- Проверьте понимание:
- a) Ответьте на вопросы по отрывку о Данте.
(i) Какой инструмент был ведущим, когда еще не строили больших монументальных органов?
(ii) Из какой ложи Шпенглер увидел Данта?
(iii) Что видит мужичонка в котловине?
- b) Согласуются ли эти утверждения с отрывком о Данте? Для каждого ответьте «да» или «нет» и приведите решающие слова отрывка.
(i) Дантовскую поэму верно представлять рассказом, вытянутым в одну линию.
(ii) Форма представляется Данту выжимкой, а не оболочкой.
(iii) Шпенглер не посвятил Данту ни одной страницы.
- c) Продолжите отрывок о Данте, начав сразу после ссылки «(Inf., XXVI, 25–42)».

- Фрагмент документа:

◆ ◆ ◆ ◆

Феноменология музыки Мандельштама
Разговор о Данте
Если б мы научились слышать Данта, мы бы слышали созревание кларнета
и тромбона,
мы бы слышали превращение виолы в скрипку
и удлинение вентиля валторны.
И мы были бы слушателями того, как вокруг лютни и теорбы
образуется туманное ядро будущего гомофонного трехчастного оркестра.
«Che fai?» — «что делаешь?» — звучит буквально как учительский окрик — ты с ума спятил!.. Тогда выручает игра на регистрах, заглушающих стыд и покрывающих смущение. Представлять себе дантовскую поэму вытянутым в одну линию рассказом или даже голосом — абсолютно неверно.
Задолго до Баха, и в то время, когда еще не строили больших монументальных органов, но лишь очень скромные эмбриональные прообразы будущего чудища,
когда ведущим инструментом была еще цитра, аккомпанирующая голосу,
Алигьери построил в словесном пространстве бесконечно могучий орган и уже наслаждался всеми его мыслимыми регистрами и раздувал меха и ревел и ворковал во все трубы.
«Я выжал бы сок из моего представления, из моей концепции»,— то есть форма ему представляется выжимкой, а не оболочкой. Таким образом, как это ни странно, форма выжимается из содержания-концепции, которое ее как бы облекает. Такова четкая дантовская мысль.
Шпенглер, посвятивший Данту превосходные страницы,
все же увидел его из ложи немецкой бург-оперы, и когда он говорит «Дант», сплошь и рядом нужно понимать — «Вагнер» в мюнхенской постановке.
Мне уже не раз приходилось говорить, что метафорические приемы Данта превосходят наши понятия о композиции, поскольку наше искусствоведенье, рабствующее перед синтаксическим мышленьем, бессильно перед ним.
«Когда мужичонка, взбирающийся на холм
В ту пору года, когда существо, освещающее мир,
Менее скрытно являет нам свой лик
И водяная мошкара уступает место комарикам,
Видит пляшущих светляков в котловине,
В той самой, может быть, где он трудился как жнец и как пахарь,—
Так язычками пламени отсверкивал пояс восьмой,
Весь обозримый с высоты, на которую я взошел;
И подобно тому, как тот, кто отомстил при помощи медведей,
Видя удаляющуюся повозку Ильи,
Когда упряжка лошадей рванулась в небо,
Смотрел во все глаза и ничего разглядеть не мог,
Кроме одного-единственного пламени,
Тающего, как поднимающееся облачко,—
Так языкастое пламя наполняло щели гробниц,
Утаивая добро гробов — их поживу,
И в оболочке каждого огня притаился грешник».
(Inf., XXVI, 25–42)

◆ ◆ ◆ ◆

- Данные для анализа:

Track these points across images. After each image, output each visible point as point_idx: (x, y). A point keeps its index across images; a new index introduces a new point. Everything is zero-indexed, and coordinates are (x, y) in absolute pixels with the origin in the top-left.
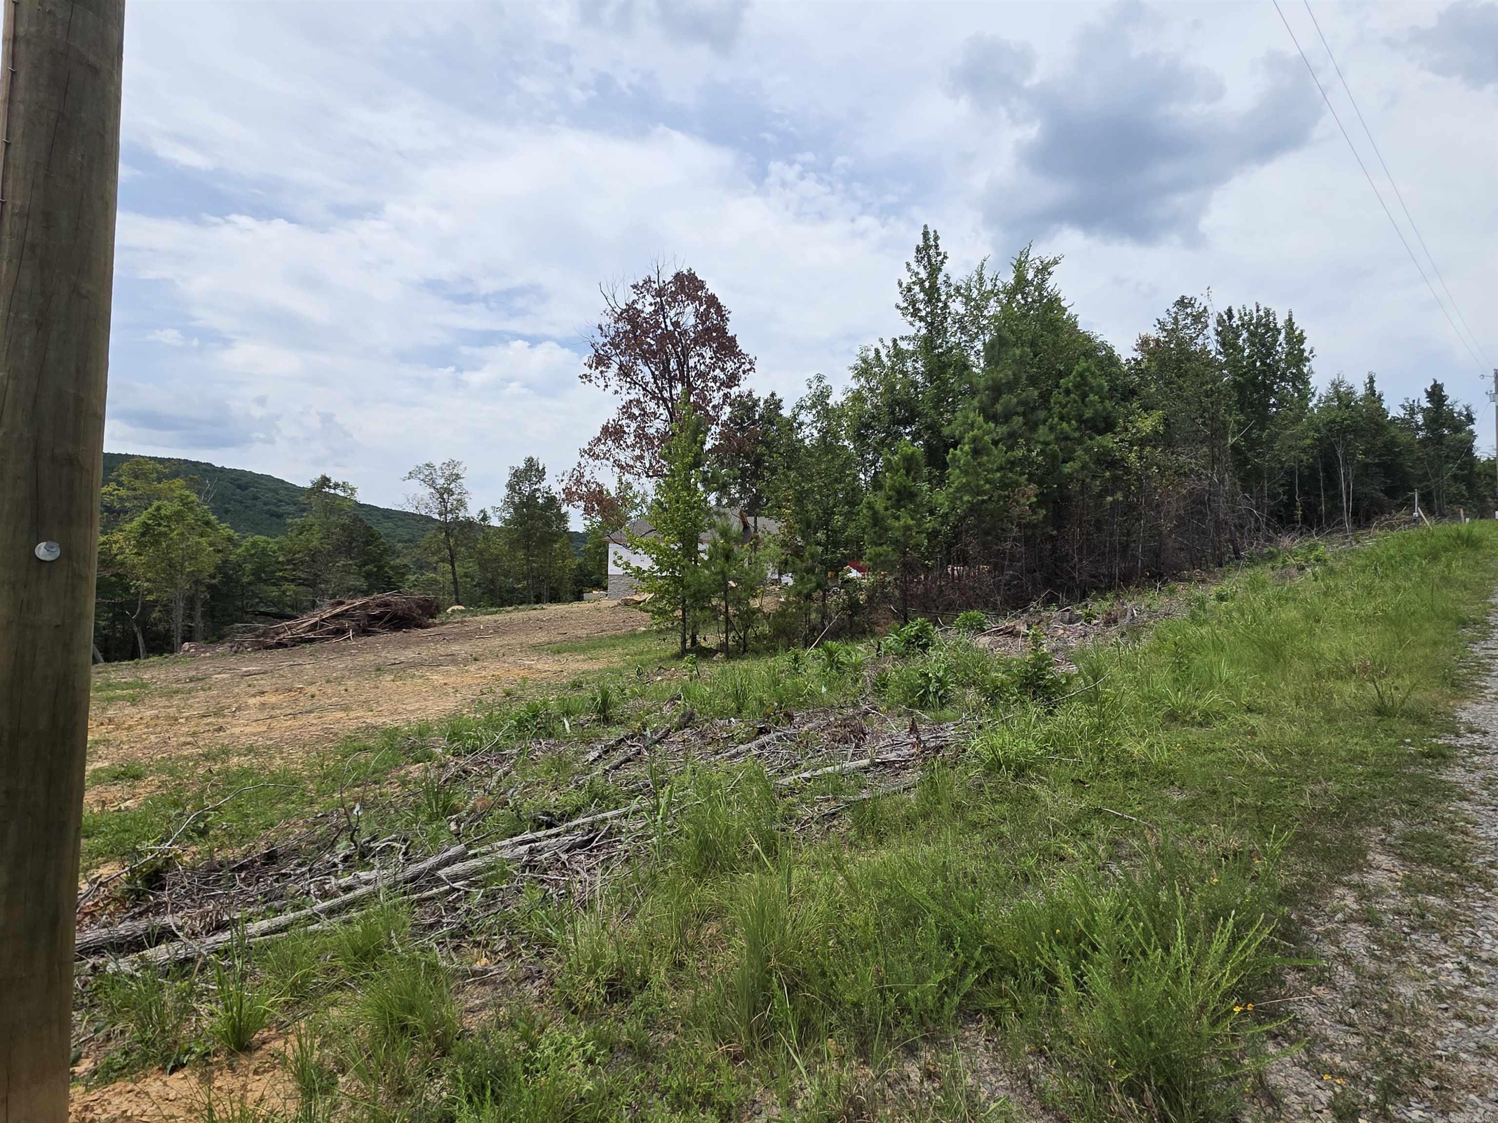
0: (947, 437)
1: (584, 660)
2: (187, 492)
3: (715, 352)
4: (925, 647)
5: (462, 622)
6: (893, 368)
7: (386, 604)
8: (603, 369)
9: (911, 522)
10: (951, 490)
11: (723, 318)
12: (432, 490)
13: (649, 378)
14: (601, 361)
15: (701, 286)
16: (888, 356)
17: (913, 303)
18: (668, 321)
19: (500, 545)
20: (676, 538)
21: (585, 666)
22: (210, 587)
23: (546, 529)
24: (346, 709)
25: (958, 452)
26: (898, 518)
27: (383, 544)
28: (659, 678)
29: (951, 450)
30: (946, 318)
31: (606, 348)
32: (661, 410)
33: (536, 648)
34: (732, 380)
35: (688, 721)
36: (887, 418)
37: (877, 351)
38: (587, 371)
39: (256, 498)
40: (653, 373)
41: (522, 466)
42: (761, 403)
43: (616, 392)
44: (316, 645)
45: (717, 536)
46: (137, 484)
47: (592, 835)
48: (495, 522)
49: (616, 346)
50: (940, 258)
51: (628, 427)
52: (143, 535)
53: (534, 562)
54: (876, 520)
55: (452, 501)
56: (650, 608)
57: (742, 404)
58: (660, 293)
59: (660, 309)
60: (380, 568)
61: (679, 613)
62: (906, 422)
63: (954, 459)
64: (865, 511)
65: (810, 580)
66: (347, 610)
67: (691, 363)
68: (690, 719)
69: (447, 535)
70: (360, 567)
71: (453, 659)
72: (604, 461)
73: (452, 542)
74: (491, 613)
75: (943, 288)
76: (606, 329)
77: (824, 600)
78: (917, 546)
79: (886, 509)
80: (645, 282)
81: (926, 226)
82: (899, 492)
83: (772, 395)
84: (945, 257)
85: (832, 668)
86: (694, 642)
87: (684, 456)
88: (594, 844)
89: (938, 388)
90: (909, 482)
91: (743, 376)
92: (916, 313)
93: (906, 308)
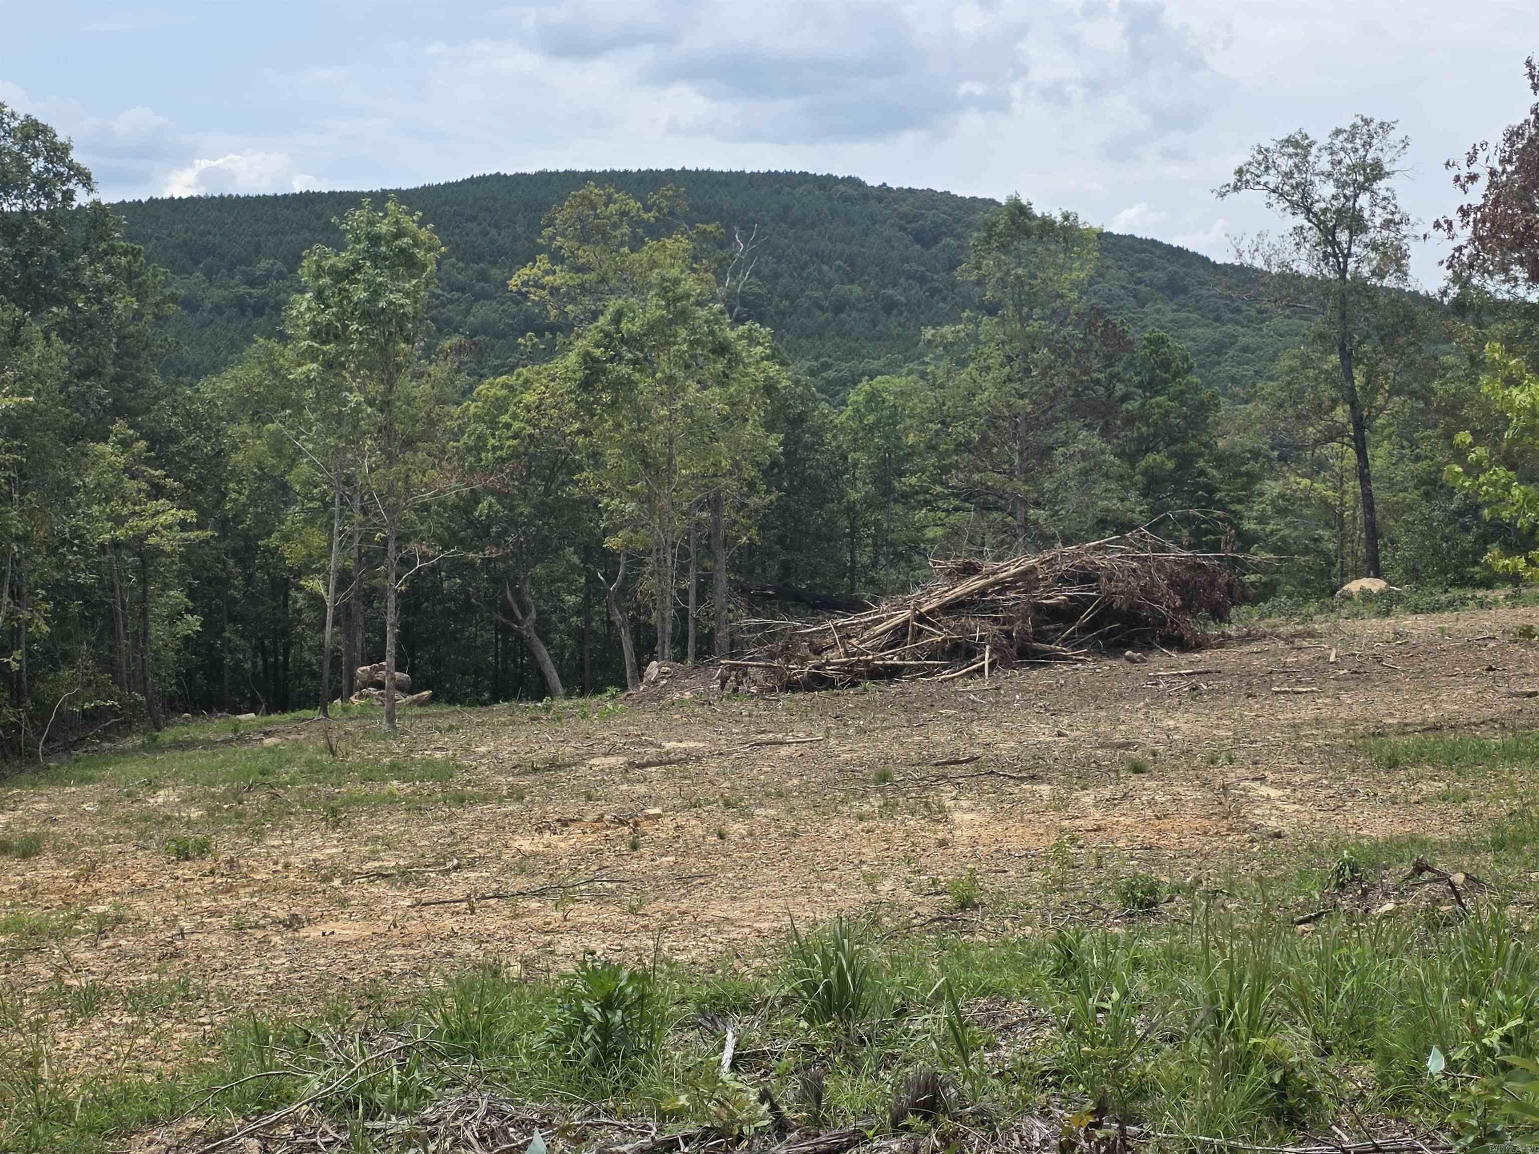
7: (1087, 577)
12: (1300, 220)
27: (1196, 389)
46: (586, 254)
52: (586, 385)
55: (1360, 251)
60: (1185, 461)
66: (982, 592)
69: (1346, 356)
73: (1359, 379)
74: (1436, 608)
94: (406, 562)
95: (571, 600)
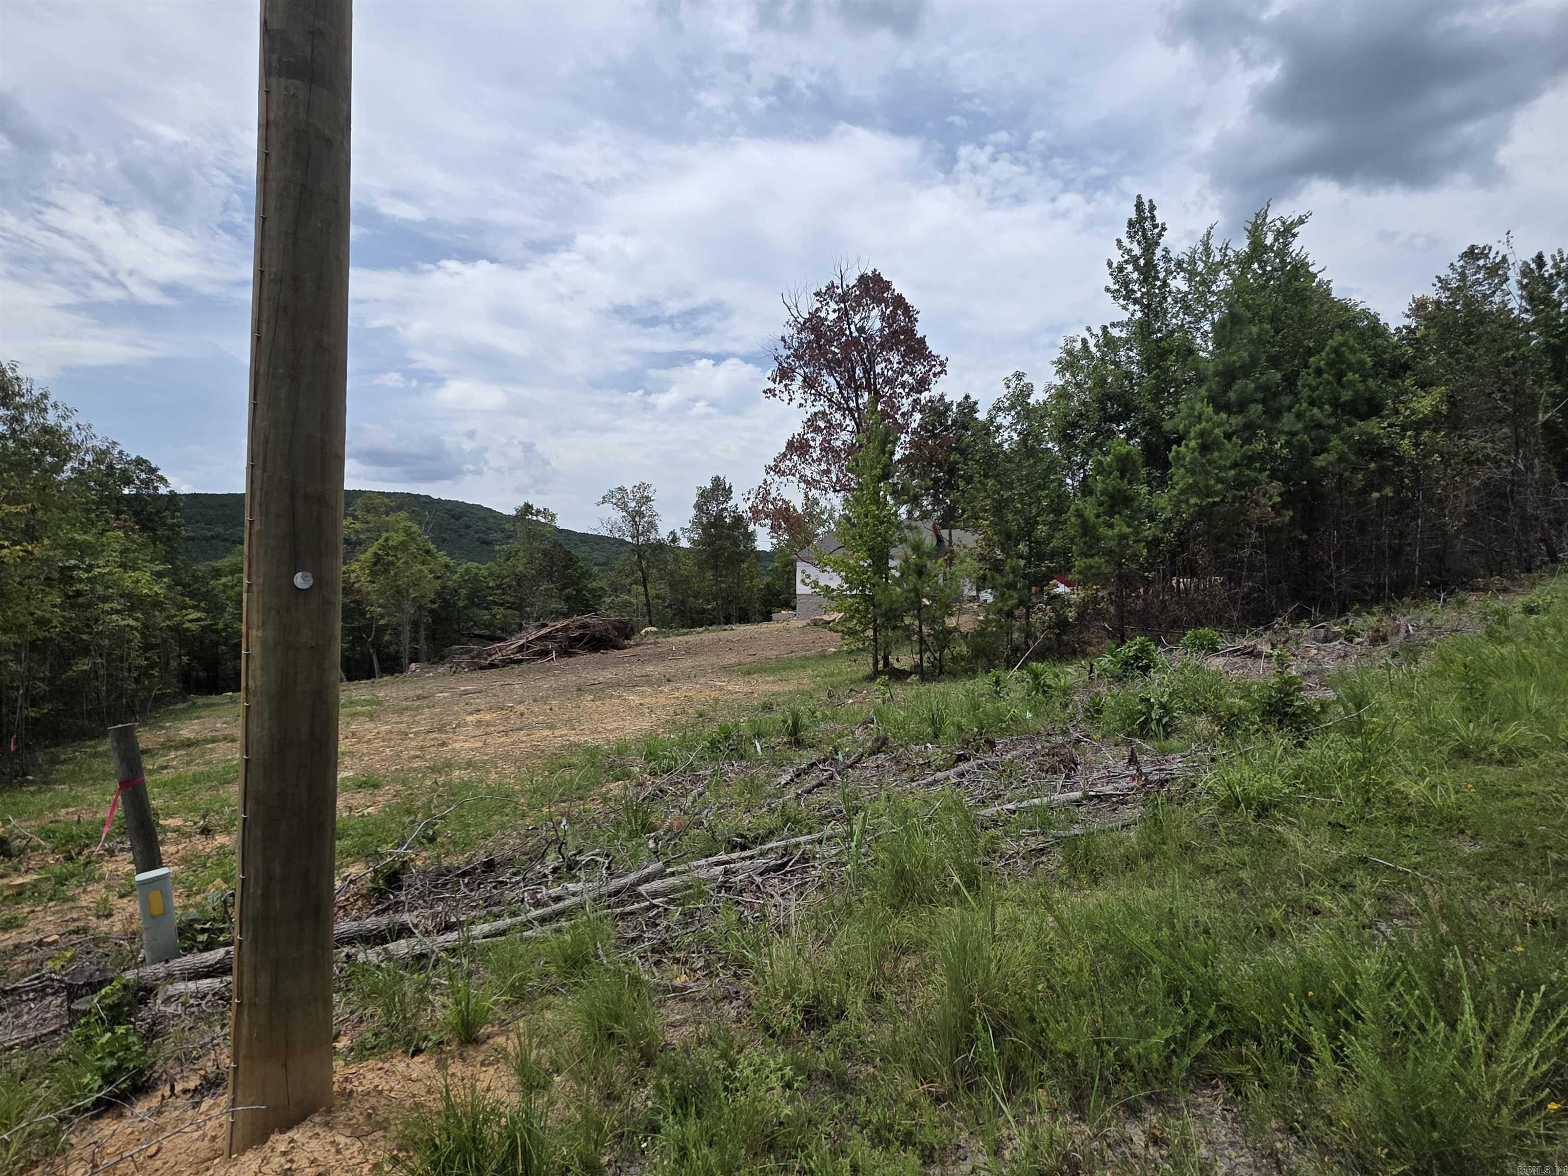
0: (1169, 432)
1: (774, 682)
2: (410, 524)
3: (903, 356)
4: (1146, 669)
5: (655, 643)
6: (1103, 359)
7: (585, 626)
8: (787, 382)
9: (1127, 530)
10: (1175, 492)
11: (911, 319)
12: (625, 514)
13: (834, 388)
14: (784, 374)
15: (887, 286)
16: (1096, 346)
17: (1126, 284)
18: (852, 327)
19: (689, 567)
20: (865, 555)
21: (776, 688)
22: (432, 611)
23: (734, 548)
24: (552, 727)
25: (1183, 449)
26: (1111, 526)
27: (581, 567)
28: (851, 701)
29: (1175, 447)
30: (1165, 299)
31: (790, 361)
32: (848, 421)
33: (727, 670)
34: (923, 384)
35: (881, 746)
36: (1097, 416)
37: (1084, 341)
38: (771, 385)
39: (468, 527)
40: (838, 383)
41: (709, 485)
42: (954, 407)
43: (801, 405)
44: (524, 666)
45: (909, 551)
46: (370, 517)
47: (785, 859)
48: (684, 543)
49: (799, 357)
50: (1157, 231)
51: (814, 440)
52: (375, 564)
53: (723, 582)
54: (1086, 528)
55: (643, 523)
56: (839, 628)
57: (933, 410)
58: (843, 298)
59: (844, 315)
60: (579, 591)
61: (870, 633)
62: (1120, 419)
63: (1178, 457)
64: (1073, 519)
65: (1011, 596)
66: (550, 632)
67: (878, 369)
68: (883, 744)
69: (640, 557)
70: (560, 590)
71: (647, 680)
72: (791, 478)
73: (644, 564)
74: (684, 634)
75: (1162, 264)
76: (789, 341)
77: (1027, 618)
78: (1135, 557)
79: (1098, 516)
80: (828, 288)
81: (1139, 197)
82: (1112, 497)
83: (967, 397)
84: (1164, 229)
85: (1037, 692)
86: (887, 663)
87: (872, 468)
88: (788, 868)
89: (1157, 377)
90: (1125, 485)
91: (934, 380)
92: (1129, 295)
93: (1118, 290)
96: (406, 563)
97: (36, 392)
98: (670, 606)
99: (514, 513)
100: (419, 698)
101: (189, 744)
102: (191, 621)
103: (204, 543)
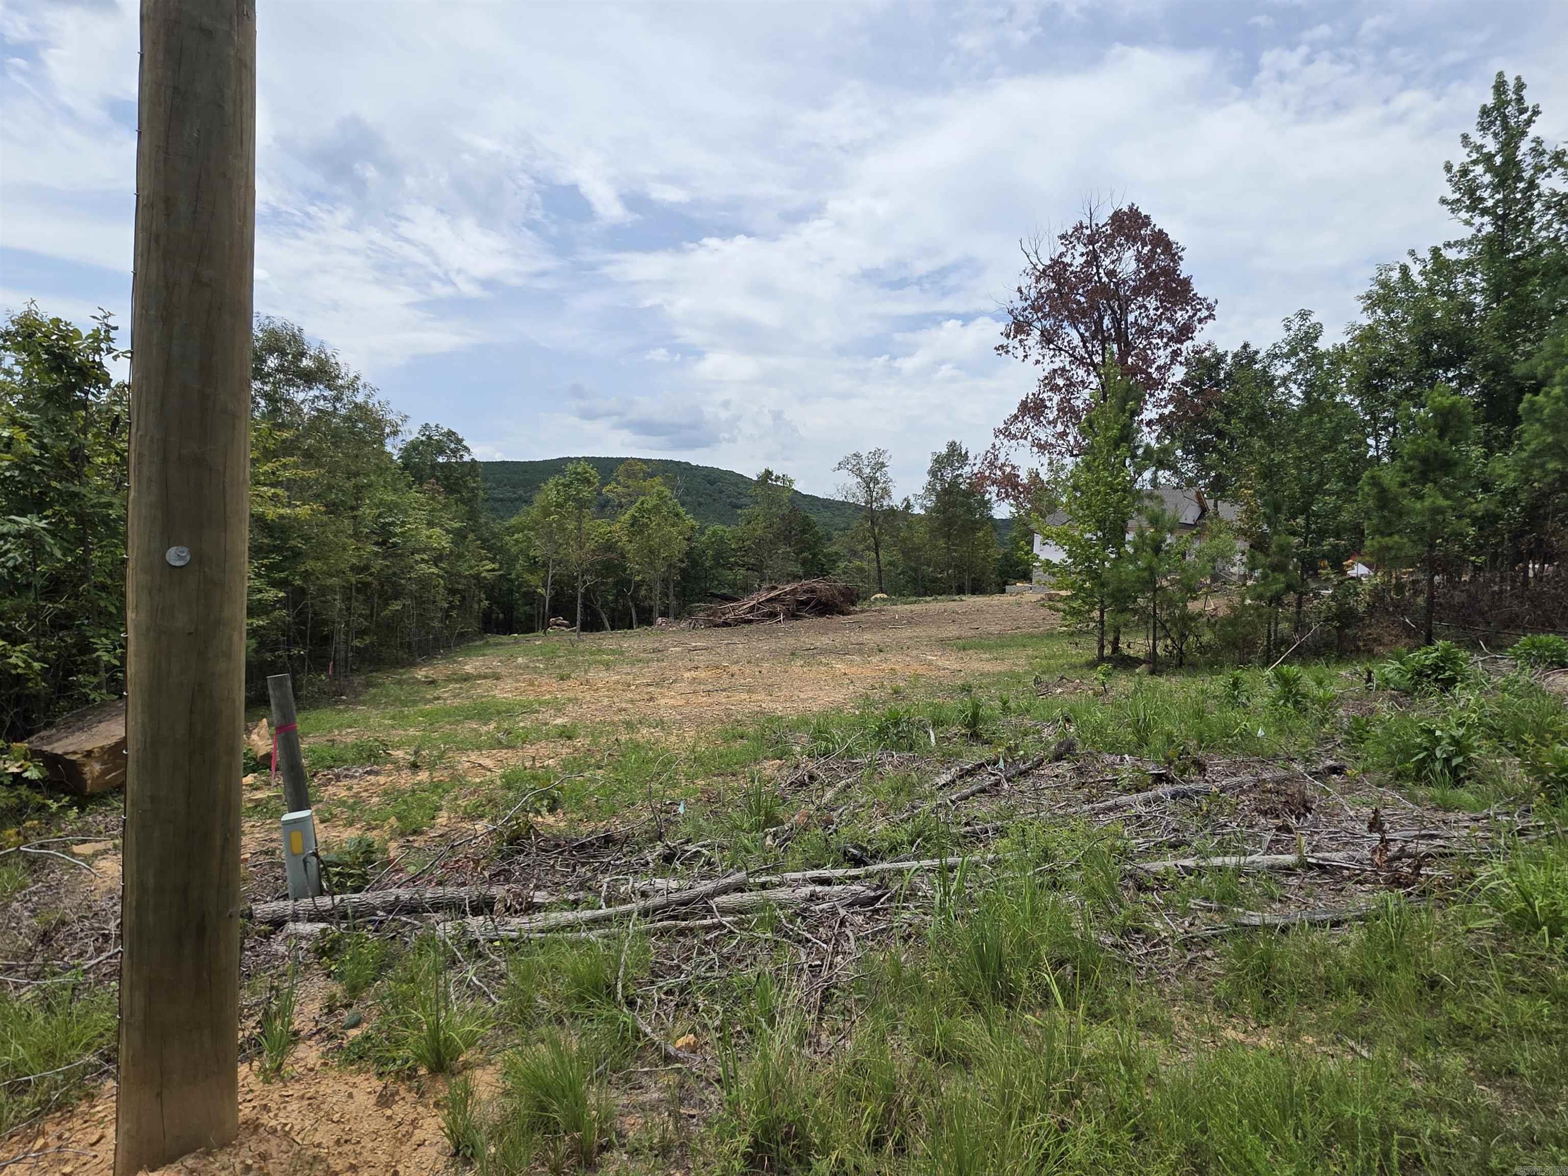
0: (1521, 378)
1: (988, 660)
2: (663, 488)
3: (1161, 302)
4: (1449, 683)
5: (880, 611)
6: (1430, 289)
7: (813, 591)
8: (1023, 337)
9: (1442, 502)
10: (1524, 455)
11: (1175, 258)
12: (859, 480)
13: (1077, 341)
14: (1020, 327)
15: (1146, 221)
16: (1422, 273)
17: (1471, 191)
18: (1101, 271)
19: (921, 535)
20: (1093, 527)
21: (988, 667)
22: (682, 570)
23: (969, 517)
24: (751, 690)
25: (1540, 398)
26: (1421, 497)
27: (819, 532)
28: (1059, 690)
29: (1528, 396)
30: (1531, 205)
31: (1026, 313)
32: (1092, 378)
33: (943, 643)
34: (1185, 332)
35: (1064, 752)
36: (1415, 360)
37: (1404, 270)
38: (1004, 341)
39: (721, 492)
40: (1082, 335)
41: (944, 451)
42: (1229, 359)
43: (1038, 362)
44: (753, 626)
45: (1145, 524)
46: (630, 482)
47: (879, 892)
48: (917, 510)
49: (1036, 308)
50: (1525, 116)
51: (1051, 400)
52: (632, 525)
53: (955, 551)
54: (1384, 499)
55: (877, 490)
56: (1060, 605)
57: (1202, 362)
58: (1091, 240)
59: (1093, 259)
60: (815, 555)
61: (1096, 614)
62: (1448, 363)
63: (1533, 409)
64: (1366, 489)
65: (1276, 581)
66: (779, 595)
67: (1131, 318)
68: (1068, 750)
69: (873, 522)
70: (797, 554)
71: (860, 648)
72: (1022, 441)
73: (876, 530)
74: (911, 603)
75: (1529, 160)
76: (1025, 291)
77: (1299, 605)
78: (1458, 536)
79: (1403, 484)
80: (1076, 229)
81: (1500, 74)
82: (1425, 461)
83: (1246, 346)
84: (1536, 113)
85: (1287, 700)
86: (1116, 649)
87: (1107, 428)
88: (878, 906)
89: (1511, 308)
90: (1444, 446)
91: (1199, 326)
92: (1475, 204)
93: (1458, 200)
94: (585, 582)
95: (610, 598)
96: (659, 524)
97: (351, 375)
98: (903, 573)
99: (756, 479)
100: (655, 651)
101: (467, 678)
102: (488, 571)
103: (509, 504)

◆ ◆ ◆ ◆

- Ответы по порядку:
- a)
(i) Цитра, аккомпанирующая голосу.
(ii) Из ложи немецкой бург-оперы.
(iii) Пляшущих светляков.

- b)
(i) Нет: «Представлять себе дантовскую поэму вытянутым в одну линию рассказом или даже голосом — абсолютно неверно».
(ii) Да: «форма ему представляется выжимкой, а не оболочкой».
(iii) Нет: «Шпенглер, посвятивший Данту превосходные страницы».

- c)
Если у вас не закружилась голова от этого чудесного подъема, достойного органных средств Себастьяна Баха,
то попробуйте указать, где здесь второй, где здесь первый член сравнения, что с чем сравнивается, где здесь главное и где второстепенное, его поясняющее...
Вальс по преимуществу волновой танец. Даже отдаленное его подобие было бы невозможно в культуре эллинской, египетской, но мыслимо в китайской — и вполне законно в новой европейской. (Этим сопоставлением я обязан Шпенглеру.)
В основе вальса чисто европейское пристрастие к повторяющимся колебательным движениям, то самое прислушиванье к волне, которое пронизывает всю нашу теорию звука и света, все наше учение о материи, всю нашу поэзию и всю нашу музыку.
Музыка здесь не извне приглашенный гость, но участница спора; а еще точнее — она способствует обмену мнений, увязывает его, благоприятствует силлогистическому пищеварению, растягивает предпосылки и сжимает выводы. Роль ее и всасывающая и рассасывающая,— роль ее чисто химическая.
Что первее — слушанье или дирижированье? Если дирижированье лишь подталкиванье и без того катящейся музыки, то к чему оно, если оркестр и сам по себе хорош, если он безукоризненно сыгрался?
Оркестр без дирижера, лелеемый как мечта, принадлежит к тому же разряду «идеалов» всеевропейской пошлости, как всемирный язык эсперанто, символизирующий лингвистическую сыгранность всего человечества.
Посмотрим, как появилась дирижерская палочка, и мы увидим, что пришла она не поздно и не рано, а именно тогда, когда ей следовало прийти, и пришла как новый, самобытный вид деятельности, творя по воздуху свое новое хозяйство. Послушаем, как родилась или, вернее, вылупилась из оркестра современная дирижерская палочка.
1732 — Такт (темп или удар) — раньше отбивался ногой, теперь обыкновенно рукой. Дирижер — conducteur — der Anführer (Вальтер. «Музыкальный словарь»).
1753 — Барон Гримм называет дирижера Парижской оперы дровосеком, согласно обычаю отбивать такт во всеуслышанье,— обычай, который со времен Люлли господствовал во французской опере (Шюнеман. «Geschichte der Dirigierens», 1913).
1810 — На Франкенгаузенском музыкальном празднестве Шпор дирижировал палочкой, скатанной из бумаги, «без малейшего шума и без всяких гримас» (Шпор. «Автобиография»).
Дирижерская палочка сильно опоздала родиться — химически реактивный оркестр ее предварил. Полезность дирижерской палочки далеко не исчерпывающая ее мотивировка. В пляске дирижера, стоящего спиной к публике, находит свое выражение химическая природа оркестровых звучаний. И эта палочка далеко не внешний, административный придаток или своеобразная симфоническая полиция, могущая быть устраненной в идеальном государстве. Она не что иное, как танцующая химическая формула, интегрирующая внятные для слуха реакции.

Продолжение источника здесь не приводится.